The final common problem seen in LC that was studied in this application is varying organic composition in the mobile phase, which can happen during mobile phase preparation due to analyst error. Slight variations in mobile phase composition can have effects on chromatographic results, including increasing or decreasing retention times and potentially causing co-elution of peaks. In this application, the percentage of acetonitrile was altered by ± 2% for the analysis of the Neutrals QCRM. Figure 6 shows the separation with using mobile phase compositions of 48%, 52%, and 50% (recommended composition) acetonitrile.

Figure 6. Impact of mobile phase strength on the separation of the Neutrals QCRM.

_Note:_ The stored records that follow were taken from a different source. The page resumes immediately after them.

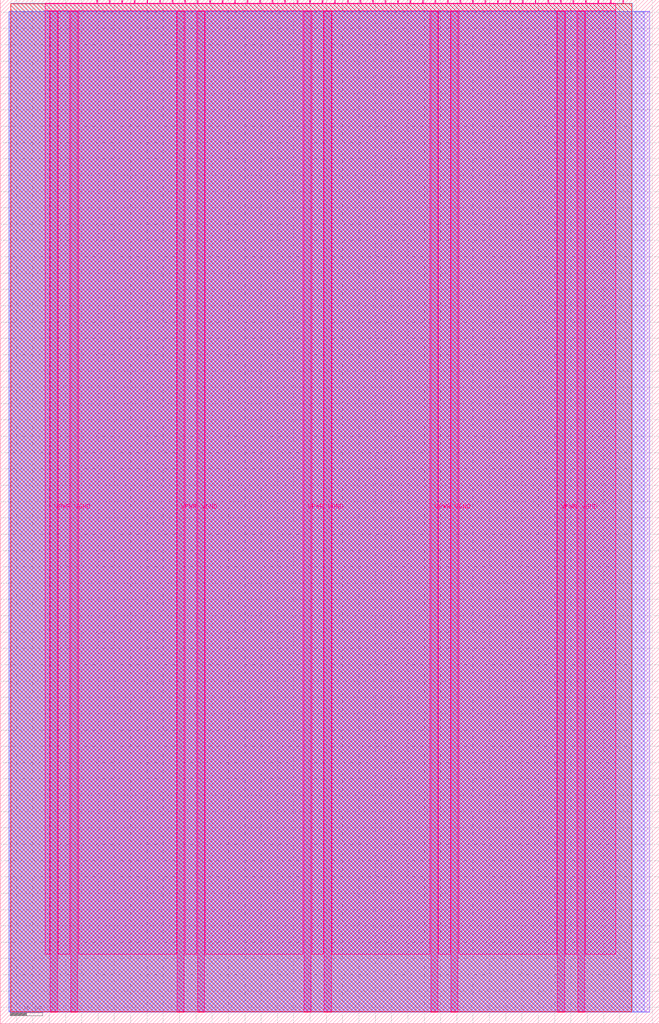
<source format=lef>
VERSION 5.7 ;
  NOWIREEXTENSIONATPIN ON ;
  DIVIDERCHAR "/" ;
  BUSBITCHARS "[]" ;
MACRO tt_um_brandonramos_VGA_Pong_with_NES_Controllers
  CLASS BLOCK ;
  FOREIGN tt_um_brandonramos_VGA_Pong_with_NES_Controllers ;
  ORIGIN 0.000 0.000 ;
  SIZE 202.080 BY 313.740 ;
  PIN VGND
    DIRECTION INOUT ;
    USE GROUND ;
    PORT
      LAYER Metal5 ;
        RECT 21.580 3.560 23.780 310.180 ;
    END
    PORT
      LAYER Metal5 ;
        RECT 60.450 3.560 62.650 310.180 ;
    END
    PORT
      LAYER Metal5 ;
        RECT 99.320 3.560 101.520 310.180 ;
    END
    PORT
      LAYER Metal5 ;
        RECT 138.190 3.560 140.390 310.180 ;
    END
    PORT
      LAYER Metal5 ;
        RECT 177.060 3.560 179.260 310.180 ;
    END
  END VGND
  PIN VPWR
    DIRECTION INOUT ;
    USE POWER ;
    PORT
      LAYER Metal5 ;
        RECT 15.380 3.560 17.580 310.180 ;
    END
    PORT
      LAYER Metal5 ;
        RECT 54.250 3.560 56.450 310.180 ;
    END
    PORT
      LAYER Metal5 ;
        RECT 93.120 3.560 95.320 310.180 ;
    END
    PORT
      LAYER Metal5 ;
        RECT 131.990 3.560 134.190 310.180 ;
    END
    PORT
      LAYER Metal5 ;
        RECT 170.860 3.560 173.060 310.180 ;
    END
  END VPWR
  PIN clk
    DIRECTION INPUT ;
    USE SIGNAL ;
    ANTENNAGATEAREA 0.213200 ;
    PORT
      LAYER Metal5 ;
        RECT 187.050 312.740 187.350 313.740 ;
    END
  END clk
  PIN ena
    DIRECTION INPUT ;
    USE SIGNAL ;
    PORT
      LAYER Metal5 ;
        RECT 190.890 312.740 191.190 313.740 ;
    END
  END ena
  PIN rst_n
    DIRECTION INPUT ;
    USE SIGNAL ;
    ANTENNAGATEAREA 0.314600 ;
    PORT
      LAYER Metal5 ;
        RECT 183.210 312.740 183.510 313.740 ;
    END
  END rst_n
  PIN ui_in[0]
    DIRECTION INPUT ;
    USE SIGNAL ;
    PORT
      LAYER Metal5 ;
        RECT 179.370 312.740 179.670 313.740 ;
    END
  END ui_in[0]
  PIN ui_in[1]
    DIRECTION INPUT ;
    USE SIGNAL ;
    PORT
      LAYER Metal5 ;
        RECT 175.530 312.740 175.830 313.740 ;
    END
  END ui_in[1]
  PIN ui_in[2]
    DIRECTION INPUT ;
    USE SIGNAL ;
    PORT
      LAYER Metal5 ;
        RECT 171.690 312.740 171.990 313.740 ;
    END
  END ui_in[2]
  PIN ui_in[3]
    DIRECTION INPUT ;
    USE SIGNAL ;
    PORT
      LAYER Metal5 ;
        RECT 167.850 312.740 168.150 313.740 ;
    END
  END ui_in[3]
  PIN ui_in[4]
    DIRECTION INPUT ;
    USE SIGNAL ;
    PORT
      LAYER Metal5 ;
        RECT 164.010 312.740 164.310 313.740 ;
    END
  END ui_in[4]
  PIN ui_in[5]
    DIRECTION INPUT ;
    USE SIGNAL ;
    PORT
      LAYER Metal5 ;
        RECT 160.170 312.740 160.470 313.740 ;
    END
  END ui_in[5]
  PIN ui_in[6]
    DIRECTION INPUT ;
    USE SIGNAL ;
    PORT
      LAYER Metal5 ;
        RECT 156.330 312.740 156.630 313.740 ;
    END
  END ui_in[6]
  PIN ui_in[7]
    DIRECTION INPUT ;
    USE SIGNAL ;
    PORT
      LAYER Metal5 ;
        RECT 152.490 312.740 152.790 313.740 ;
    END
  END ui_in[7]
  PIN uio_in[0]
    DIRECTION INPUT ;
    USE SIGNAL ;
    ANTENNAGATEAREA 0.213200 ;
    PORT
      LAYER Metal5 ;
        RECT 148.650 312.740 148.950 313.740 ;
    END
  END uio_in[0]
  PIN uio_in[1]
    DIRECTION INPUT ;
    USE SIGNAL ;
    PORT
      LAYER Metal5 ;
        RECT 144.810 312.740 145.110 313.740 ;
    END
  END uio_in[1]
  PIN uio_in[2]
    DIRECTION INPUT ;
    USE SIGNAL ;
    PORT
      LAYER Metal5 ;
        RECT 140.970 312.740 141.270 313.740 ;
    END
  END uio_in[2]
  PIN uio_in[3]
    DIRECTION INPUT ;
    USE SIGNAL ;
    ANTENNAGATEAREA 0.213200 ;
    PORT
      LAYER Metal5 ;
        RECT 137.130 312.740 137.430 313.740 ;
    END
  END uio_in[3]
  PIN uio_in[4]
    DIRECTION INPUT ;
    USE SIGNAL ;
    PORT
      LAYER Metal5 ;
        RECT 133.290 312.740 133.590 313.740 ;
    END
  END uio_in[4]
  PIN uio_in[5]
    DIRECTION INPUT ;
    USE SIGNAL ;
    PORT
      LAYER Metal5 ;
        RECT 129.450 312.740 129.750 313.740 ;
    END
  END uio_in[5]
  PIN uio_in[6]
    DIRECTION INPUT ;
    USE SIGNAL ;
    PORT
      LAYER Metal5 ;
        RECT 125.610 312.740 125.910 313.740 ;
    END
  END uio_in[6]
  PIN uio_in[7]
    DIRECTION INPUT ;
    USE SIGNAL ;
    PORT
      LAYER Metal5 ;
        RECT 121.770 312.740 122.070 313.740 ;
    END
  END uio_in[7]
  PIN uio_oe[0]
    DIRECTION OUTPUT ;
    USE SIGNAL ;
    ANTENNADIFFAREA 0.299200 ;
    PORT
      LAYER Metal5 ;
        RECT 56.490 312.740 56.790 313.740 ;
    END
  END uio_oe[0]
  PIN uio_oe[1]
    DIRECTION OUTPUT ;
    USE SIGNAL ;
    ANTENNADIFFAREA 0.392700 ;
    PORT
      LAYER Metal5 ;
        RECT 52.650 312.740 52.950 313.740 ;
    END
  END uio_oe[1]
  PIN uio_oe[2]
    DIRECTION OUTPUT ;
    USE SIGNAL ;
    ANTENNADIFFAREA 0.392700 ;
    PORT
      LAYER Metal5 ;
        RECT 48.810 312.740 49.110 313.740 ;
    END
  END uio_oe[2]
  PIN uio_oe[3]
    DIRECTION OUTPUT ;
    USE SIGNAL ;
    ANTENNADIFFAREA 0.299200 ;
    PORT
      LAYER Metal5 ;
        RECT 44.970 312.740 45.270 313.740 ;
    END
  END uio_oe[3]
  PIN uio_oe[4]
    DIRECTION OUTPUT ;
    USE SIGNAL ;
    ANTENNADIFFAREA 0.392700 ;
    PORT
      LAYER Metal5 ;
        RECT 41.130 312.740 41.430 313.740 ;
    END
  END uio_oe[4]
  PIN uio_oe[5]
    DIRECTION OUTPUT ;
    USE SIGNAL ;
    ANTENNADIFFAREA 0.392700 ;
    PORT
      LAYER Metal5 ;
        RECT 37.290 312.740 37.590 313.740 ;
    END
  END uio_oe[5]
  PIN uio_oe[6]
    DIRECTION OUTPUT ;
    USE SIGNAL ;
    ANTENNADIFFAREA 0.299200 ;
    PORT
      LAYER Metal5 ;
        RECT 33.450 312.740 33.750 313.740 ;
    END
  END uio_oe[6]
  PIN uio_oe[7]
    DIRECTION OUTPUT ;
    USE SIGNAL ;
    ANTENNADIFFAREA 0.299200 ;
    PORT
      LAYER Metal5 ;
        RECT 29.610 312.740 29.910 313.740 ;
    END
  END uio_oe[7]
  PIN uio_out[0]
    DIRECTION OUTPUT ;
    USE SIGNAL ;
    ANTENNADIFFAREA 0.299200 ;
    PORT
      LAYER Metal5 ;
        RECT 87.210 312.740 87.510 313.740 ;
    END
  END uio_out[0]
  PIN uio_out[1]
    DIRECTION OUTPUT ;
    USE SIGNAL ;
    ANTENNADIFFAREA 0.988000 ;
    PORT
      LAYER Metal5 ;
        RECT 83.370 312.740 83.670 313.740 ;
    END
  END uio_out[1]
  PIN uio_out[2]
    DIRECTION OUTPUT ;
    USE SIGNAL ;
    ANTENNADIFFAREA 0.972800 ;
    PORT
      LAYER Metal5 ;
        RECT 79.530 312.740 79.830 313.740 ;
    END
  END uio_out[2]
  PIN uio_out[3]
    DIRECTION OUTPUT ;
    USE SIGNAL ;
    ANTENNADIFFAREA 0.299200 ;
    PORT
      LAYER Metal5 ;
        RECT 75.690 312.740 75.990 313.740 ;
    END
  END uio_out[3]
  PIN uio_out[4]
    DIRECTION OUTPUT ;
    USE SIGNAL ;
    ANTENNADIFFAREA 1.269200 ;
    PORT
      LAYER Metal5 ;
        RECT 71.850 312.740 72.150 313.740 ;
    END
  END uio_out[4]
  PIN uio_out[5]
    DIRECTION OUTPUT ;
    USE SIGNAL ;
    ANTENNADIFFAREA 0.972800 ;
    PORT
      LAYER Metal5 ;
        RECT 68.010 312.740 68.310 313.740 ;
    END
  END uio_out[5]
  PIN uio_out[6]
    DIRECTION OUTPUT ;
    USE SIGNAL ;
    ANTENNADIFFAREA 0.299200 ;
    PORT
      LAYER Metal5 ;
        RECT 64.170 312.740 64.470 313.740 ;
    END
  END uio_out[6]
  PIN uio_out[7]
    DIRECTION OUTPUT ;
    USE SIGNAL ;
    ANTENNADIFFAREA 0.299200 ;
    PORT
      LAYER Metal5 ;
        RECT 60.330 312.740 60.630 313.740 ;
    END
  END uio_out[7]
  PIN uo_out[0]
    DIRECTION OUTPUT ;
    USE SIGNAL ;
    ANTENNADIFFAREA 1.413600 ;
    PORT
      LAYER Metal5 ;
        RECT 117.930 312.740 118.230 313.740 ;
    END
  END uo_out[0]
  PIN uo_out[1]
    DIRECTION OUTPUT ;
    USE SIGNAL ;
    ANTENNADIFFAREA 1.413600 ;
    PORT
      LAYER Metal5 ;
        RECT 114.090 312.740 114.390 313.740 ;
    END
  END uo_out[1]
  PIN uo_out[2]
    DIRECTION OUTPUT ;
    USE SIGNAL ;
    ANTENNADIFFAREA 1.413600 ;
    PORT
      LAYER Metal5 ;
        RECT 110.250 312.740 110.550 313.740 ;
    END
  END uo_out[2]
  PIN uo_out[3]
    DIRECTION OUTPUT ;
    USE SIGNAL ;
    ANTENNADIFFAREA 1.413600 ;
    PORT
      LAYER Metal5 ;
        RECT 106.410 312.740 106.710 313.740 ;
    END
  END uo_out[3]
  PIN uo_out[4]
    DIRECTION OUTPUT ;
    USE SIGNAL ;
    ANTENNADIFFAREA 1.413600 ;
    PORT
      LAYER Metal5 ;
        RECT 102.570 312.740 102.870 313.740 ;
    END
  END uo_out[4]
  PIN uo_out[5]
    DIRECTION OUTPUT ;
    USE SIGNAL ;
    ANTENNADIFFAREA 1.413600 ;
    PORT
      LAYER Metal5 ;
        RECT 98.730 312.740 99.030 313.740 ;
    END
  END uo_out[5]
  PIN uo_out[6]
    DIRECTION OUTPUT ;
    USE SIGNAL ;
    ANTENNADIFFAREA 1.413600 ;
    PORT
      LAYER Metal5 ;
        RECT 94.890 312.740 95.190 313.740 ;
    END
  END uo_out[6]
  PIN uo_out[7]
    DIRECTION OUTPUT ;
    USE SIGNAL ;
    ANTENNADIFFAREA 1.413600 ;
    PORT
      LAYER Metal5 ;
        RECT 91.050 312.740 91.350 313.740 ;
    END
  END uo_out[7]
  OBS
      LAYER GatPoly ;
        RECT 2.880 3.630 199.200 310.110 ;
      LAYER Metal1 ;
        RECT 2.880 3.560 199.200 310.180 ;
      LAYER Metal2 ;
        RECT 2.605 3.680 197.425 310.060 ;
      LAYER Metal3 ;
        RECT 3.260 3.635 194.020 312.625 ;
      LAYER Metal4 ;
        RECT 3.215 3.680 193.585 312.580 ;
      LAYER Metal5 ;
        RECT 13.820 312.530 29.400 312.740 ;
        RECT 30.120 312.530 33.240 312.740 ;
        RECT 33.960 312.530 37.080 312.740 ;
        RECT 37.800 312.530 40.920 312.740 ;
        RECT 41.640 312.530 44.760 312.740 ;
        RECT 45.480 312.530 48.600 312.740 ;
        RECT 49.320 312.530 52.440 312.740 ;
        RECT 53.160 312.530 56.280 312.740 ;
        RECT 57.000 312.530 60.120 312.740 ;
        RECT 60.840 312.530 63.960 312.740 ;
        RECT 64.680 312.530 67.800 312.740 ;
        RECT 68.520 312.530 71.640 312.740 ;
        RECT 72.360 312.530 75.480 312.740 ;
        RECT 76.200 312.530 79.320 312.740 ;
        RECT 80.040 312.530 83.160 312.740 ;
        RECT 83.880 312.530 87.000 312.740 ;
        RECT 87.720 312.530 90.840 312.740 ;
        RECT 91.560 312.530 94.680 312.740 ;
        RECT 95.400 312.530 98.520 312.740 ;
        RECT 99.240 312.530 102.360 312.740 ;
        RECT 103.080 312.530 106.200 312.740 ;
        RECT 106.920 312.530 110.040 312.740 ;
        RECT 110.760 312.530 113.880 312.740 ;
        RECT 114.600 312.530 117.720 312.740 ;
        RECT 118.440 312.530 121.560 312.740 ;
        RECT 122.280 312.530 125.400 312.740 ;
        RECT 126.120 312.530 129.240 312.740 ;
        RECT 129.960 312.530 133.080 312.740 ;
        RECT 133.800 312.530 136.920 312.740 ;
        RECT 137.640 312.530 140.760 312.740 ;
        RECT 141.480 312.530 144.600 312.740 ;
        RECT 145.320 312.530 148.440 312.740 ;
        RECT 149.160 312.530 152.280 312.740 ;
        RECT 153.000 312.530 156.120 312.740 ;
        RECT 156.840 312.530 159.960 312.740 ;
        RECT 160.680 312.530 163.800 312.740 ;
        RECT 164.520 312.530 167.640 312.740 ;
        RECT 168.360 312.530 171.480 312.740 ;
        RECT 172.200 312.530 175.320 312.740 ;
        RECT 176.040 312.530 179.160 312.740 ;
        RECT 179.880 312.530 183.000 312.740 ;
        RECT 183.720 312.530 186.840 312.740 ;
        RECT 187.560 312.530 188.740 312.740 ;
        RECT 13.820 310.390 188.740 312.530 ;
        RECT 13.820 21.275 15.170 310.390 ;
        RECT 17.790 21.275 21.370 310.390 ;
        RECT 23.990 21.275 54.040 310.390 ;
        RECT 56.660 21.275 60.240 310.390 ;
        RECT 62.860 21.275 92.910 310.390 ;
        RECT 95.530 21.275 99.110 310.390 ;
        RECT 101.730 21.275 131.780 310.390 ;
        RECT 134.400 21.275 137.980 310.390 ;
        RECT 140.600 21.275 170.650 310.390 ;
        RECT 173.270 21.275 176.850 310.390 ;
        RECT 179.470 21.275 188.740 310.390 ;
  END
END tt_um_brandonramos_VGA_Pong_with_NES_Controllers
END LIBRARY


</source>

Predictably, the varying organic composition has a significant effect on the isocratic separation of the standard. A retention time shift of 25% for the naphthalene peak was observed when the mobile phase contained 48% acetonitrile, while a 21% decrease in retention time occurred when 52% acetonitrile was present in the mobile phase, shown in Table 8. Once the original mobile phase composition (50% acetonitrile) was placed back onto the system, nine injections of the Neutrals QCRM were run to re-check the system performance, shown in Table 8, and to demonstrate proper system operation. The retention times of all the peaks were comparable to the benchmarked data, indicating that the mobile phase was made accurately and that the system is functioning as it should. The Neutrals QCRM is compatible with many mobile phases, and if the mobile phases for sample analysis are used to both benchmark and troubleshoot the system, the benefits of the Neutrals QCRM for troubleshooting mobile phase errors can be realized. While this application focuses on the use of 50% acetonitrile, other mobile phases with sufficient organic composition may be used. Without the use of a standard to check system performance, an error in mobile phase preparation could cause irreproducible chromatography or co-elution of target peaks in real samples, resulting in extensive and unnecessary method development, or reanalysis of the samples. Instead, with proper specifications for the Neutrals QCRM, errors in organic composition may be identified before time is invested in sample analysis.

Table 8. Data collected from the injections of Neutrals QCRM with different mobile phase compositions.

Conclusion

The Waters Neutrals QC Reference Material (QCRM) is a mixture of three neutral compounds that can be separated with common mobile phases with sufficient organic composition, and is compatible with most column chemistries, making it an ideal standard for troubleshooting HPLC and UPLC system problems. Before the standard can be used as a troubleshooting tool, it is recommended to benchmark the system performance using the standard and create a set of specifications to determine the limits of acceptable data for future runs of the standard.1 During routine analysis the standard can be used to monitor to the system and if a problem arises, the Neutrals QCRM can be run to determine if a system problem exists and to help identify the issue. Once the problem is resolved, the standard can be run again to confirm that the system is back to normal operation.

There are many benefits to using the Neutrals QCRM. First, system downtime can be reduced. This allows for a better use of resources, with more samples analyzed and less time spent by analysts trying to fix a system problem. Secondly, as a result of the strict manufacturing process of the standard, errors in suitability standard preparation are mitigated, isolating issues to the system and allowing a chromatographer to identify the problem faster. Lastly, the Neutrals QCRM can be used to ensure that a recently repaired system is functioning optimally. This increases the confidence in the data produced after repairs and ensures high quality data generation.

References

  1. Berthelette KD, Summers M, Fountain KJ. Benchmarking System Performance using Waters Neutrals QC Reference Material. Waters Application Note Literature code: 720004622EN
  2. Quality Control Reference Material and Benchmarking Instrument Performance. Waters White Paper Literature code: 720004535EN.